BEGIN

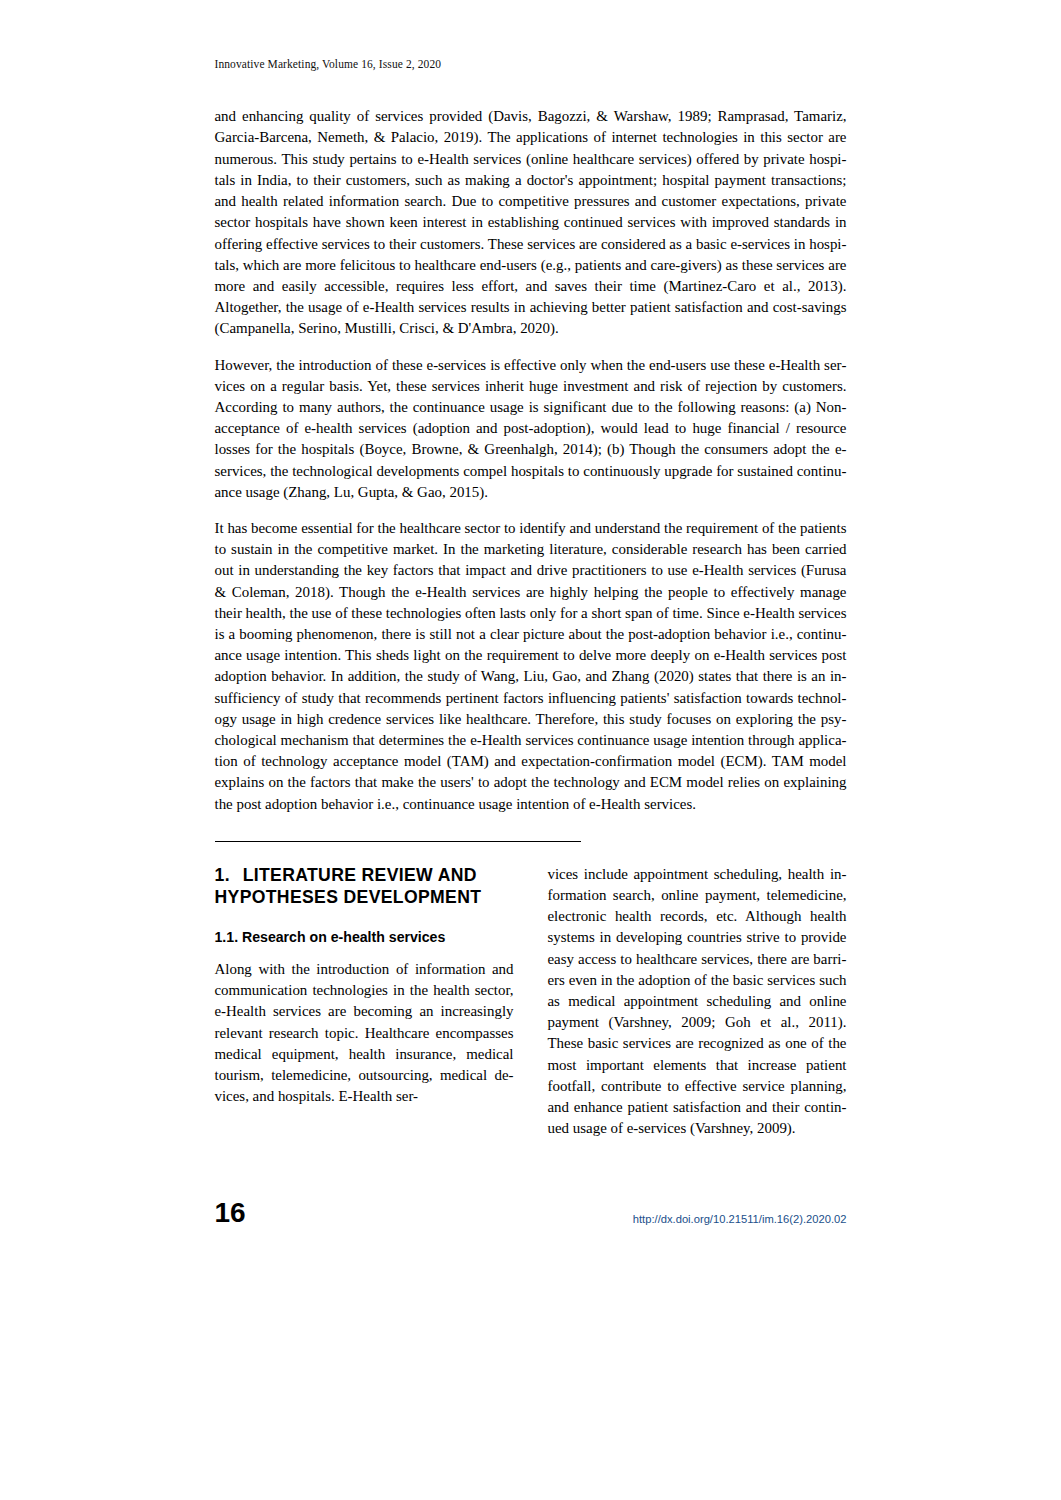Innovative Marketing, Volume 16, Issue 2, 2020
and enhancing quality of services provided (Davis, Bagozzi, & Warshaw, 1989; Ramprasad, Tamariz, Garcia-Barcena, Nemeth, & Palacio, 2019). The applications of internet technologies in this sector are numerous. This study pertains to e-Health services (online healthcare services) offered by private hospitals in India, to their customers, such as making a doctor's appointment; hospital payment transactions; and health related information search. Due to competitive pressures and customer expectations, private sector hospitals have shown keen interest in establishing continued services with improved standards in offering effective services to their customers. These services are considered as a basic e-services in hospitals, which are more felicitous to healthcare end-users (e.g., patients and care-givers) as these services are more and easily accessible, requires less effort, and saves their time (Martinez-Caro et al., 2013). Altogether, the usage of e-Health services results in achieving better patient satisfaction and cost-savings (Campanella, Serino, Mustilli, Crisci, & D'Ambra, 2020).
However, the introduction of these e-services is effective only when the end-users use these e-Health services on a regular basis. Yet, these services inherit huge investment and risk of rejection by customers. According to many authors, the continuance usage is significant due to the following reasons: (a) Non-acceptance of e-health services (adoption and post-adoption), would lead to huge financial / resource losses for the hospitals (Boyce, Browne, & Greenhalgh, 2014); (b) Though the consumers adopt the e-services, the technological developments compel hospitals to continuously upgrade for sustained continuance usage (Zhang, Lu, Gupta, & Gao, 2015).
It has become essential for the healthcare sector to identify and understand the requirement of the patients to sustain in the competitive market. In the marketing literature, considerable research has been carried out in understanding the key factors that impact and drive practitioners to use e-Health services (Furusa & Coleman, 2018). Though the e-Health services are highly helping the people to effectively manage their health, the use of these technologies often lasts only for a short span of time. Since e-Health services is a booming phenomenon, there is still not a clear picture about the post-adoption behavior i.e., continuance usage intention. This sheds light on the requirement to delve more deeply on e-Health services post adoption behavior. In addition, the study of Wang, Liu, Gao, and Zhang (2020) states that there is an insufficiency of study that recommends pertinent factors influencing patients' satisfaction towards technology usage in high credence services like healthcare. Therefore, this study focuses on exploring the psychological mechanism that determines the e-Health services continuance usage intention through application of technology acceptance model (TAM) and expectation-confirmation model (ECM). TAM model explains on the factors that make the users' to adopt the technology and ECM model relies on explaining the post adoption behavior i.e., continuance usage intention of e-Health services.
1. Literature review and hypotheses development
1.1. Research on e-health services
Along with the introduction of information and communication technologies in the health sector, e-Health services are becoming an increasingly relevant research topic. Healthcare encompasses medical equipment, health insurance, medical tourism, telemedicine, outsourcing, medical devices, and hospitals. E-Health ser-
vices include appointment scheduling, health information search, online payment, telemedicine, electronic health records, etc. Although health systems in developing countries strive to provide easy access to healthcare services, there are barriers even in the adoption of the basic services such as medical appointment scheduling and online payment (Varshney, 2009; Goh et al., 2011). These basic services are recognized as one of the most important elements that increase patient footfall, contribute to effective service planning, and enhance patient satisfaction and their continued usage of e-services (Varshney, 2009).
16
http://dx.doi.org/10.21511/im.16(2).2020.02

END

Wherever the string "telemedicine" appears in the records, copy the whole line.

Along with the introduction of information and communication technologies in the health sector, e-Health services are becoming an increasingly relevant research topic. Healthcare encompasses medical equipment, health insurance, medical tourism, telemedicine, outsourcing, medical devices, and hospitals. E-Health ser-
vices include appointment scheduling, health information search, online payment, telemedicine, electronic health records, etc. Although health systems in developing countries strive to provide easy access to healthcare services, there are barriers even in the adoption of the basic services such as medical appointment scheduling and online payment (Varshney, 2009; Goh et al., 2011). These basic services are recognized as one of the most important elements that increase patient footfall, contribute to effective service planning, and enhance patient satisfaction and their continued usage of e-services (Varshney, 2009).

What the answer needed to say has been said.